#### Problem to work on:
Only an exact copy of the lines beginning at the one that contains "Task: Parse the" and ending at the last line of the records below counts as the answer.
___ Supplied material
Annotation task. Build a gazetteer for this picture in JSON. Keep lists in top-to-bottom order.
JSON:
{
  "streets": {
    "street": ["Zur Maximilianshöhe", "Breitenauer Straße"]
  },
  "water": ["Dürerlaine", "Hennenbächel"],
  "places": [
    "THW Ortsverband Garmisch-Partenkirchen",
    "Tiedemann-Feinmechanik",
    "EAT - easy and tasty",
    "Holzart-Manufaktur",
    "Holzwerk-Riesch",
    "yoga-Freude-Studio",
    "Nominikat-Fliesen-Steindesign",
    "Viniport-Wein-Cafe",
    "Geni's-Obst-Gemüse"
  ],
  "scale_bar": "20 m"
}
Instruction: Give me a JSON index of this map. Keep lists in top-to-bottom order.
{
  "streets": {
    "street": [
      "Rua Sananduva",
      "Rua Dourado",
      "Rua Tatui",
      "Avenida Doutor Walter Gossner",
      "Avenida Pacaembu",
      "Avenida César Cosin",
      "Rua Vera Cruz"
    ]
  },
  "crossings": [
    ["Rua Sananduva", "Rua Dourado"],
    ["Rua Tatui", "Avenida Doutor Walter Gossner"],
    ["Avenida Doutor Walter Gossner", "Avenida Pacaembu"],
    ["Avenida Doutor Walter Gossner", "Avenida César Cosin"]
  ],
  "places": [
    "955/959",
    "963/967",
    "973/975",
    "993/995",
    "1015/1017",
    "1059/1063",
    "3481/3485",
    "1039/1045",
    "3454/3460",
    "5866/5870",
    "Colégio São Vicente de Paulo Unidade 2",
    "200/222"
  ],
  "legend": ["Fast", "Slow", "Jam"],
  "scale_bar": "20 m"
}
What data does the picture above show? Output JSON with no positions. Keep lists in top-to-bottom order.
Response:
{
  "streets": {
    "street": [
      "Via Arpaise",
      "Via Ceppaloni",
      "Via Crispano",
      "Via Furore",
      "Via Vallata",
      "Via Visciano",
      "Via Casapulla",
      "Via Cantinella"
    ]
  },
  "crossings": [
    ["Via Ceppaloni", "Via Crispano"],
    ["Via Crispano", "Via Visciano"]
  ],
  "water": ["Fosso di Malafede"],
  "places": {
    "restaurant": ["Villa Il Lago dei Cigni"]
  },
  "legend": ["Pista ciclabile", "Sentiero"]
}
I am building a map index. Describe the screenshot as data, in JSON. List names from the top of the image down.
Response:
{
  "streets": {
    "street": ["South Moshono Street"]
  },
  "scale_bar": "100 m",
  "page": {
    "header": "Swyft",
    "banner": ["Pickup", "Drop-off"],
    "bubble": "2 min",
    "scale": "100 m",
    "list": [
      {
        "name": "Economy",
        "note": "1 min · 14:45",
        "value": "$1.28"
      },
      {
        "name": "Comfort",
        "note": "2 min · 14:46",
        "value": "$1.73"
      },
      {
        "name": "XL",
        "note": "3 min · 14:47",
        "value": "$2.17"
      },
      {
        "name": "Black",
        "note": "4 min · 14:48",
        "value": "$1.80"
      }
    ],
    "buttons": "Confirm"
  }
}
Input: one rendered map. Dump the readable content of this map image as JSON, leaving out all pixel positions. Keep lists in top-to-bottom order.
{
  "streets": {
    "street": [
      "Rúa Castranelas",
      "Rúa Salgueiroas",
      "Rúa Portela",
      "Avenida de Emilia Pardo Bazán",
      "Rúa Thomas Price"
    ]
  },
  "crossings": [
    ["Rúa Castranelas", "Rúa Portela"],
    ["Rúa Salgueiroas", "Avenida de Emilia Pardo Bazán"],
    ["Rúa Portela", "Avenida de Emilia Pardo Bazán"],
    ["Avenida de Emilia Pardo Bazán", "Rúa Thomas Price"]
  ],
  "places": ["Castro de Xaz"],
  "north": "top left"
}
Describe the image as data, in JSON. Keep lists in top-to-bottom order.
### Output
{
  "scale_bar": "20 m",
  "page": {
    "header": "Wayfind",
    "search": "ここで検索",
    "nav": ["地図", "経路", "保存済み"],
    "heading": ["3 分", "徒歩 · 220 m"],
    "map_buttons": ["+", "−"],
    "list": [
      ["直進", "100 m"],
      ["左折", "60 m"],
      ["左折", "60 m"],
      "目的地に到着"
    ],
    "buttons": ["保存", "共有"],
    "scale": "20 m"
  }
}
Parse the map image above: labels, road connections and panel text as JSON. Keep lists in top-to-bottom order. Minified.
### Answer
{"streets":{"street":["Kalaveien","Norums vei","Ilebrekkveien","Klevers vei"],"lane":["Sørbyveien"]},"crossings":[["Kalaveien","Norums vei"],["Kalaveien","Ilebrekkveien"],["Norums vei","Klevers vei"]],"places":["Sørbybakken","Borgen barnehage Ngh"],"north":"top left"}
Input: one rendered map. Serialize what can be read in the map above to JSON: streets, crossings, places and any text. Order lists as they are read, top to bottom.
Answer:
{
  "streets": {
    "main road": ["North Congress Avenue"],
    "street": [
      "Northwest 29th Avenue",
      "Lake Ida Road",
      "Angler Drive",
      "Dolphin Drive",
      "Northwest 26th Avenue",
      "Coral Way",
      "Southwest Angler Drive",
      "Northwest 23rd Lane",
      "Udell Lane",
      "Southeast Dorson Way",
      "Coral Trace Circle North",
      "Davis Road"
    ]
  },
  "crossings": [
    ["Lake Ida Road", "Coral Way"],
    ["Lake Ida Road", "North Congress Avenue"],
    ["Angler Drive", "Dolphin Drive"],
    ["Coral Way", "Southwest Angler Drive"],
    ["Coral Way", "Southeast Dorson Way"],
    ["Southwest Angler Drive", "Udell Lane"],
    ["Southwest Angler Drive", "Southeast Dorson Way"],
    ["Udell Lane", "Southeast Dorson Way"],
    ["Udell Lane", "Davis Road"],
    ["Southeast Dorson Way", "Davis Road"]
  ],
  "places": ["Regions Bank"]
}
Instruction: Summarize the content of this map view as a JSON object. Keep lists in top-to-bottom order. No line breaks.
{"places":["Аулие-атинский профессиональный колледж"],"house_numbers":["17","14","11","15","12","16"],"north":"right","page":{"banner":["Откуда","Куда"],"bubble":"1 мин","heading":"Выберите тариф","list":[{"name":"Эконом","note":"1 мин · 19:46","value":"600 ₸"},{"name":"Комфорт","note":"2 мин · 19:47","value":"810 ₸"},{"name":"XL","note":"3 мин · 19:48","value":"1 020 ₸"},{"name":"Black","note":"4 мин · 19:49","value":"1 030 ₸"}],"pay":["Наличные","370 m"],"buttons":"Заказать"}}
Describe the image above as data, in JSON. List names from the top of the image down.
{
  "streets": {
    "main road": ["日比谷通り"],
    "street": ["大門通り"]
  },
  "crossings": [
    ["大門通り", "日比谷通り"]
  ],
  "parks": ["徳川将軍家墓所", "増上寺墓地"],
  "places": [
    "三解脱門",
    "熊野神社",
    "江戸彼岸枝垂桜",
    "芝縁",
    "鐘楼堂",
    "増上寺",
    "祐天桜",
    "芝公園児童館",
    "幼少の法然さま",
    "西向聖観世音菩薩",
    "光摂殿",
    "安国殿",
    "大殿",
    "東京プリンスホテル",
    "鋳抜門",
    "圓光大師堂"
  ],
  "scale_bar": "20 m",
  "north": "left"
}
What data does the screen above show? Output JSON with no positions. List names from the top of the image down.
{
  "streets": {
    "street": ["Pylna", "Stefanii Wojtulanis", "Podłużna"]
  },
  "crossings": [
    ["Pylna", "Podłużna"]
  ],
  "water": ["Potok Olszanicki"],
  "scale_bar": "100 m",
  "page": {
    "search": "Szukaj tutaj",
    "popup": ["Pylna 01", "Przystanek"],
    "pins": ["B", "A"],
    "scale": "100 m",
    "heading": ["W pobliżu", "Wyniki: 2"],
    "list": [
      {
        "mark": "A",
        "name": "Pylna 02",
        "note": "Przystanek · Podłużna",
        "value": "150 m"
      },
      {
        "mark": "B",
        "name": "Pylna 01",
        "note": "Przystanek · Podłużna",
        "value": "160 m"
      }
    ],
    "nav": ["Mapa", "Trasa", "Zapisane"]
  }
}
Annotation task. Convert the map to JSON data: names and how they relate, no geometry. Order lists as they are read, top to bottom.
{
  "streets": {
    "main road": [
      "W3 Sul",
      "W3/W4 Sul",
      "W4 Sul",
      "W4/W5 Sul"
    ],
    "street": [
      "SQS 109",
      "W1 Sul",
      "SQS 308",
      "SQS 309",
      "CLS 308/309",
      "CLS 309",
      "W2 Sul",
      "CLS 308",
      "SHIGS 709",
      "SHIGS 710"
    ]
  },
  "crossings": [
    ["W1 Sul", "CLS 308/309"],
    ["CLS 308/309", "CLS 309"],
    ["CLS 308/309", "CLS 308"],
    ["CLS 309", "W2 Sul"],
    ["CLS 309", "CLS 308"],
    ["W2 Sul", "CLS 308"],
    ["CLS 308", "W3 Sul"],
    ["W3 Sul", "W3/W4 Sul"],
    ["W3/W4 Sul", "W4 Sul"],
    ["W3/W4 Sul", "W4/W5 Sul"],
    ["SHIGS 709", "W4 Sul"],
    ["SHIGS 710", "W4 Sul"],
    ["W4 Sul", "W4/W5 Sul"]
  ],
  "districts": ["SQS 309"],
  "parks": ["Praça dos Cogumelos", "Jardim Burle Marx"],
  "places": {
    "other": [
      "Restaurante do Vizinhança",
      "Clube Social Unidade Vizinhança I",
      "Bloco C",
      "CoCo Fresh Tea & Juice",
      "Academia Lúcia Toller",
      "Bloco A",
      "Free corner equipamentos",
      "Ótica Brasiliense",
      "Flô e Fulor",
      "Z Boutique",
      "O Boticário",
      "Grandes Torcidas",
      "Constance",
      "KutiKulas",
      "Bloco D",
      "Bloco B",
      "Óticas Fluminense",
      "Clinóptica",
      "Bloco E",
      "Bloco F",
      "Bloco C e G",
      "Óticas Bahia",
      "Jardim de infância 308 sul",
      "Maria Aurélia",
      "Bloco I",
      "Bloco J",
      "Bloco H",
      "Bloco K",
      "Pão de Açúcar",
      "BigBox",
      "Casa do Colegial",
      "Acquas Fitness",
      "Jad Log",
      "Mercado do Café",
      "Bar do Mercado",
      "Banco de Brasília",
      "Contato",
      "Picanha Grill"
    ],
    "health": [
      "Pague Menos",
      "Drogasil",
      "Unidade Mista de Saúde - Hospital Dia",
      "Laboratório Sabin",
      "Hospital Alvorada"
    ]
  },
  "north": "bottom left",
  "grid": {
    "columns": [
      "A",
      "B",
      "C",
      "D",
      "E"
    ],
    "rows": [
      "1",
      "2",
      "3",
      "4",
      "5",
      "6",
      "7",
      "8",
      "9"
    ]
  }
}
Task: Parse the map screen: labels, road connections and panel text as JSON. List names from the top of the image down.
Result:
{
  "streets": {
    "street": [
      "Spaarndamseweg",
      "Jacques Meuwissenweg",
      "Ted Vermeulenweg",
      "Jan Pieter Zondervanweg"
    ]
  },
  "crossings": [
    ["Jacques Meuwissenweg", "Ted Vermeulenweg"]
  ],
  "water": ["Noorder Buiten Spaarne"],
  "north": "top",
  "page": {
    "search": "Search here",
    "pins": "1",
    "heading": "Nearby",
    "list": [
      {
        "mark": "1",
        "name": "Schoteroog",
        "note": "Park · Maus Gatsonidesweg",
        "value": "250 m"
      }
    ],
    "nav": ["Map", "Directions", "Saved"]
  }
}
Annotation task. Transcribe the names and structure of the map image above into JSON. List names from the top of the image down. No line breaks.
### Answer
______
#### Finished exercise:
Task: Parse the map screen: labels, road connections and panel text as JSON. List names from the top of the image down.
Result:
{
  "streets": {
    "street": [
      "Spaarndamseweg",
      "Jacques Meuwissenweg",
      "Ted Vermeulenweg",
      "Jan Pieter Zondervanweg"
    ]
  },
  "crossings": [
    ["Jacques Meuwissenweg", "Ted Vermeulenweg"]
  ],
  "water": ["Noorder Buiten Spaarne"],
  "north": "top",
  "page": {
    "search": "Search here",
    "pins": "1",
    "heading": "Nearby",
    "list": [
      {
        "mark": "1",
        "name": "Schoteroog",
        "note": "Park · Maus Gatsonidesweg",
        "value": "250 m"
      }
    ],
    "nav": ["Map", "Directions", "Saved"]
  }
}
Annotation task. Transcribe the names and structure of the map image above into JSON. List names from the top of the image down. No line breaks.
### Answer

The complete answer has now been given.